** DESCRIPTION OF THE TASK **
Reproduce every line of the records below word for word, in the same order.

[start]

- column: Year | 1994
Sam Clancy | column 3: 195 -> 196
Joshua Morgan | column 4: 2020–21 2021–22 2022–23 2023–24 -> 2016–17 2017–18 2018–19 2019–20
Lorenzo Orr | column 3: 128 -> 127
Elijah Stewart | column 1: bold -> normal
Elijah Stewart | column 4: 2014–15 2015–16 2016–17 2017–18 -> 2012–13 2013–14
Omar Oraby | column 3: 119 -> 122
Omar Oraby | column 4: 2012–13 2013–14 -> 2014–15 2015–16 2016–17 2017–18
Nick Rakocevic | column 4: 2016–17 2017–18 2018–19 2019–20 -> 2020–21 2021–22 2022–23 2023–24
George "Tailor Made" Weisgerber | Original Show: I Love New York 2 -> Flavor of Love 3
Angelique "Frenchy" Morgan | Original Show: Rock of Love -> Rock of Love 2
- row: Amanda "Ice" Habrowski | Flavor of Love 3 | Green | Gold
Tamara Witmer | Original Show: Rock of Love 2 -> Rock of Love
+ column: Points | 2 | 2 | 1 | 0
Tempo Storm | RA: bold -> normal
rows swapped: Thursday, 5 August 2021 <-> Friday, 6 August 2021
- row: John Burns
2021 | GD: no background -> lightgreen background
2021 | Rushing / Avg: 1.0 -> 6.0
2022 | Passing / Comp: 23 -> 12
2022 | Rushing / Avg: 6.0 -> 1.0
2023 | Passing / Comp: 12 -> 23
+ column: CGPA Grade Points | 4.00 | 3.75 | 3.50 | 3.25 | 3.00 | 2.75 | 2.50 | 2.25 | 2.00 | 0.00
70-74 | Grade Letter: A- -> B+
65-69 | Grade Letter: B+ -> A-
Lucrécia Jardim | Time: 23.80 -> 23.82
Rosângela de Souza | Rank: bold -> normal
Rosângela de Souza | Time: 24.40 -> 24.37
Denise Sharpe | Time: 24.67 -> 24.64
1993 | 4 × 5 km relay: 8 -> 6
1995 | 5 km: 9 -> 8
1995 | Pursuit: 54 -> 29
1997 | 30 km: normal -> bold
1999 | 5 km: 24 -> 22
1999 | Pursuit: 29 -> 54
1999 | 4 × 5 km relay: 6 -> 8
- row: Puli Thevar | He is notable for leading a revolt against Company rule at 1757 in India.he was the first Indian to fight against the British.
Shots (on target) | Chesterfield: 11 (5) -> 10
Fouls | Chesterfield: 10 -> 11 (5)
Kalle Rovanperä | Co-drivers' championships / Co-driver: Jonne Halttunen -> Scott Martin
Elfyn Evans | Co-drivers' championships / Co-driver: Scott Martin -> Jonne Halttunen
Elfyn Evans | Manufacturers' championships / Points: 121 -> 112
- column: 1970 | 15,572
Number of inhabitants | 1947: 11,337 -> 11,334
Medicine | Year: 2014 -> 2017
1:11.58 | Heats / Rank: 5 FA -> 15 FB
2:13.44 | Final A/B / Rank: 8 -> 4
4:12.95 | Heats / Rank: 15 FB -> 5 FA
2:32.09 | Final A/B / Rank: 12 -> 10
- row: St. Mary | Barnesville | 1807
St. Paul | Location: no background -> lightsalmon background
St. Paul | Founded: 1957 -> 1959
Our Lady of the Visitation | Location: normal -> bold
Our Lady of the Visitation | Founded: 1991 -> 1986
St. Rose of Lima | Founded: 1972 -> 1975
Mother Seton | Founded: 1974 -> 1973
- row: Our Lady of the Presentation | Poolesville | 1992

[end]

** RESULT BELOW **
- column: Year | 1994
Sam Clancy | column 3: 195 -> 196
Joshua Morgan | column 4: 2020–21 2021–22 2022–23 2023–24 -> 2016–17 2017–18 2018–19 2019–20
Lorenzo Orr | column 3: 128 -> 127
Elijah Stewart | column 1: bold -> normal
Elijah Stewart | column 4: 2014–15 2015–16 2016–17 2017–18 -> 2012–13 2013–14
Omar Oraby | column 3: 119 -> 122
Omar Oraby | column 4: 2012–13 2013–14 -> 2014–15 2015–16 2016–17 2017–18
Nick Rakocevic | column 4: 2016–17 2017–18 2018–19 2019–20 -> 2020–21 2021–22 2022–23 2023–24
George "Tailor Made" Weisgerber | Original Show: I Love New York 2 -> Flavor of Love 3
Angelique "Frenchy" Morgan | Original Show: Rock of Love -> Rock of Love 2
- row: Amanda "Ice" Habrowski | Flavor of Love 3 | Green | Gold
Tamara Witmer | Original Show: Rock of Love 2 -> Rock of Love
+ column: Points | 2 | 2 | 1 | 0
Tempo Storm | RA: bold -> normal
rows swapped: Thursday, 5 August 2021 <-> Friday, 6 August 2021
- row: John Burns
2021 | GD: no background -> lightgreen background
2021 | Rushing / Avg: 1.0 -> 6.0
2022 | Passing / Comp: 23 -> 12
2022 | Rushing / Avg: 6.0 -> 1.0
2023 | Passing / Comp: 12 -> 23
+ column: CGPA Grade Points | 4.00 | 3.75 | 3.50 | 3.25 | 3.00 | 2.75 | 2.50 | 2.25 | 2.00 | 0.00
70-74 | Grade Letter: A- -> B+
65-69 | Grade Letter: B+ -> A-
Lucrécia Jardim | Time: 23.80 -> 23.82
Rosângela de Souza | Rank: bold -> normal
Rosângela de Souza | Time: 24.40 -> 24.37
Denise Sharpe | Time: 24.67 -> 24.64
1993 | 4 × 5 km relay: 8 -> 6
1995 | 5 km: 9 -> 8
1995 | Pursuit: 54 -> 29
1997 | 30 km: normal -> bold
1999 | 5 km: 24 -> 22
1999 | Pursuit: 29 -> 54
1999 | 4 × 5 km relay: 6 -> 8
- row: Puli Thevar | He is notable for leading a revolt against Company rule at 1757 in India.he was the first Indian to fight against the British.
Shots (on target) | Chesterfield: 11 (5) -> 10
Fouls | Chesterfield: 10 -> 11 (5)
Kalle Rovanperä | Co-drivers' championships / Co-driver: Jonne Halttunen -> Scott Martin
Elfyn Evans | Co-drivers' championships / Co-driver: Scott Martin -> Jonne Halttunen
Elfyn Evans | Manufacturers' championships / Points: 121 -> 112
- column: 1970 | 15,572
Number of inhabitants | 1947: 11,337 -> 11,334
Medicine | Year: 2014 -> 2017
1:11.58 | Heats / Rank: 5 FA -> 15 FB
2:13.44 | Final A/B / Rank: 8 -> 4
4:12.95 | Heats / Rank: 15 FB -> 5 FA
2:32.09 | Final A/B / Rank: 12 -> 10
- row: St. Mary | Barnesville | 1807
St. Paul | Location: no background -> lightsalmon background
St. Paul | Founded: 1957 -> 1959
Our Lady of the Visitation | Location: normal -> bold
Our Lady of the Visitation | Founded: 1991 -> 1986
St. Rose of Lima | Founded: 1972 -> 1975
Mother Seton | Founded: 1974 -> 1973
- row: Our Lady of the Presentation | Poolesville | 1992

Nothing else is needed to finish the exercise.